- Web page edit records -
::::::
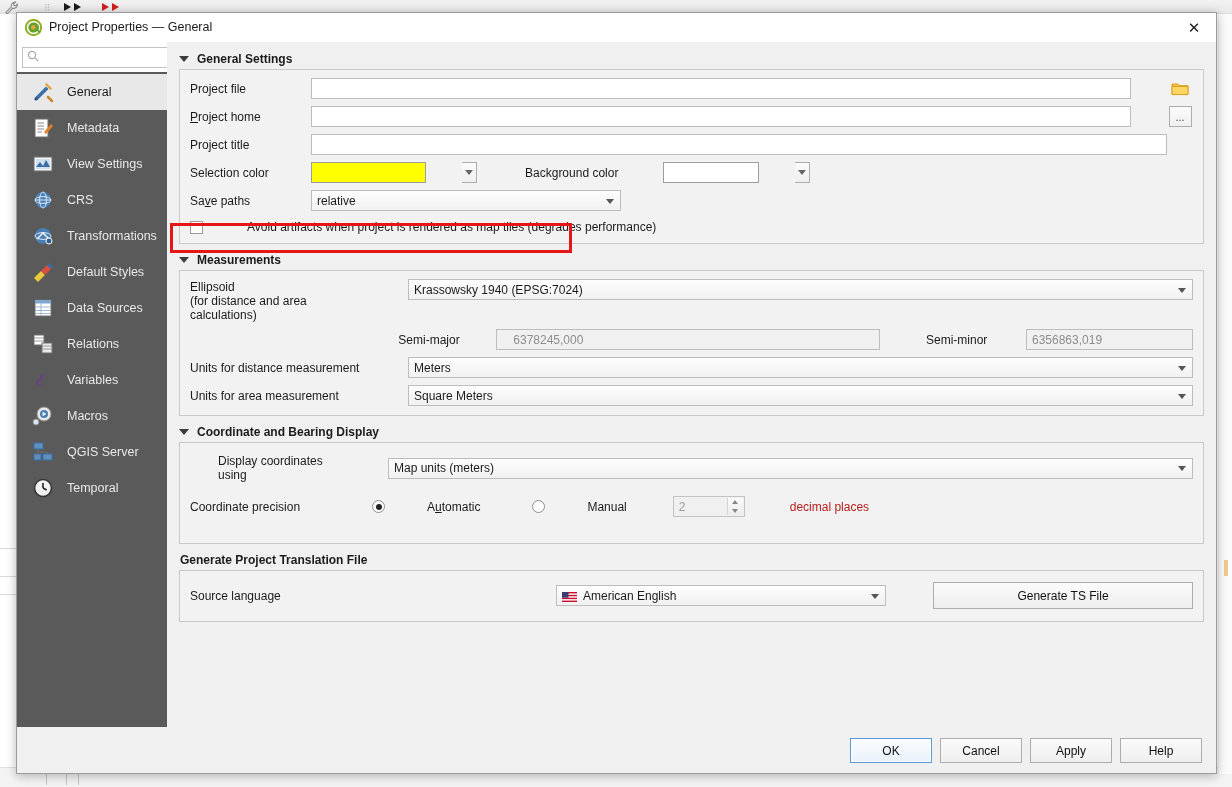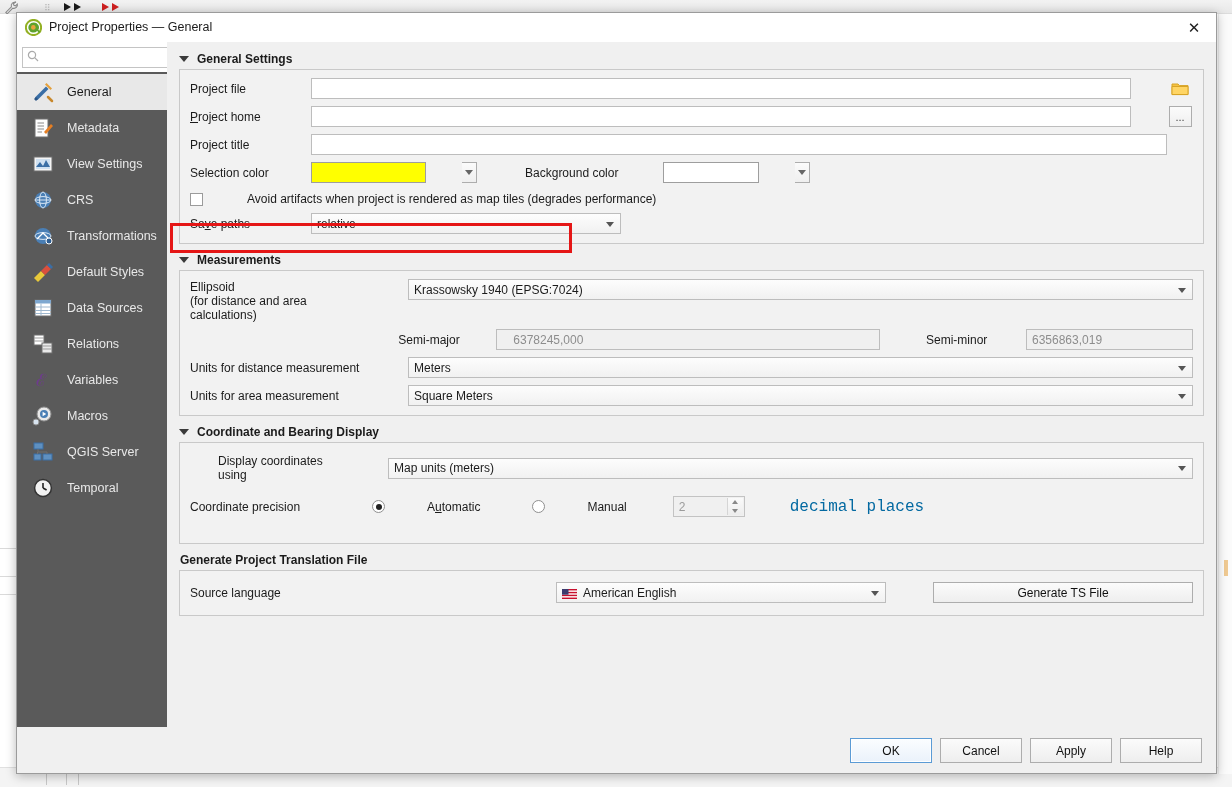--- a/index.html
+++ b/index.html
@@ -561,17 +561,17 @@
             </div>
         </div>
 
-        <div class="row" style="margin-top:9px;">
-          <div class="chk"></div>
-          <div class="lbl">Avoid artifacts when project is rendered as map tiles (degrades performance)</div>
-        </div>
-
         <div class="row">
           <div class="lbl" style="width:85px;">Sa<u>v</u>e paths</div>
           <div class="combo" style="width:310px;">
             <span>relative</span>
             <span class="caret"></span>
           </div>
+        </div>
+
+        <div class="row" style="margin-top:9px;">
+          <div class="chk"></div>
+          <div class="lbl">Avoid artifacts when project is rendered as map tiles (degrades performance)</div>
         </div>
 
       </div>

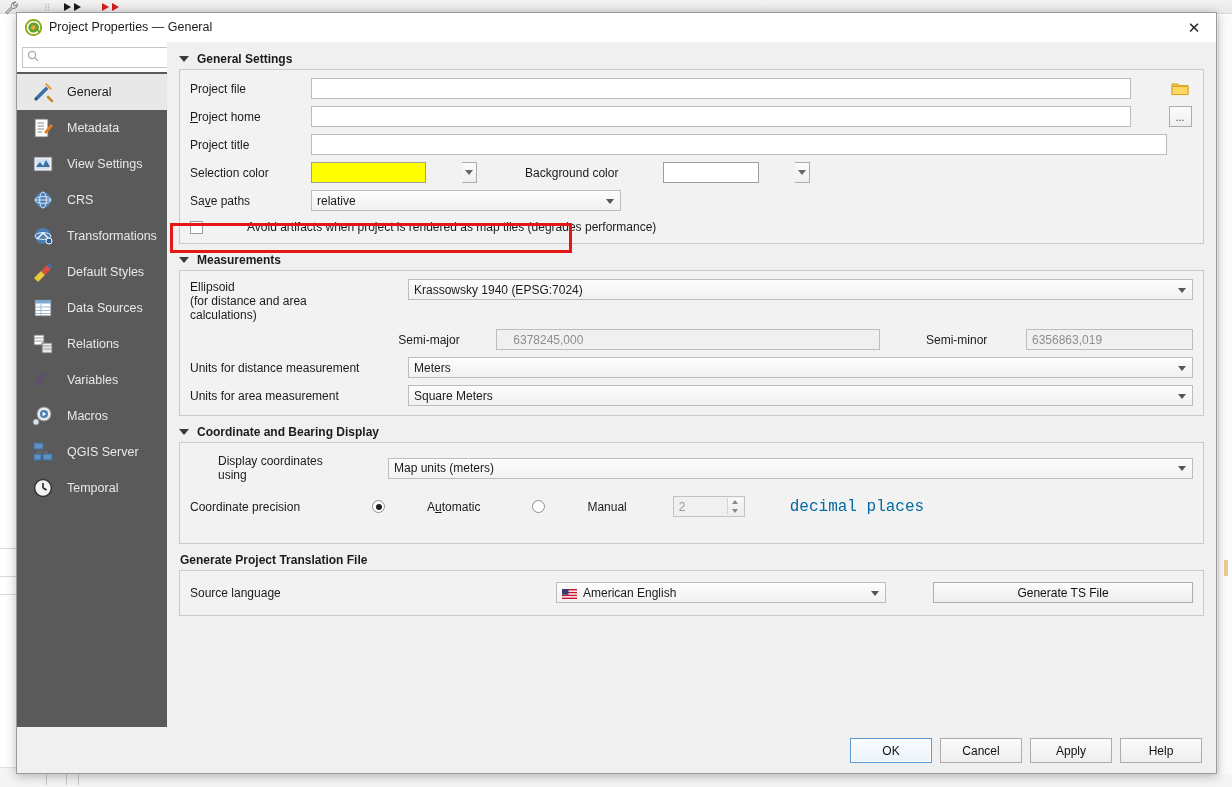--- a/index.html
+++ b/index.html
@@ -275,7 +275,7 @@
   .spin-arrows i.up {width:0;height:0;border-left:3px solid transparent;border-right:3px solid transparent;border-bottom:4px solid #888;display:block;}
   .spin-arrows i.dn {width:0;height:0;border-left:3px solid transparent;border-right:3px solid transparent;border-top:4px solid #888;display:block;}
 
-  .muted { color:#0369a1; font-size:16px;font-family:Liberation Mono, monospace; }
+  .muted { color:#b91c1c; font-size:12px; }
 
   
   #redbox {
::::::
- Exercise details -
What this exercise asks for is every line of the data above with the word "arrows".

- Written answer -
   .spin-arrows i.up {width:0;height:0;border-left:3px solid transparent;border-right:3px solid transparent;border-bottom:4px solid #888;display:block;}
   .spin-arrows i.dn {width:0;height:0;border-left:3px solid transparent;border-right:3px solid transparent;border-top:4px solid #888;display:block;}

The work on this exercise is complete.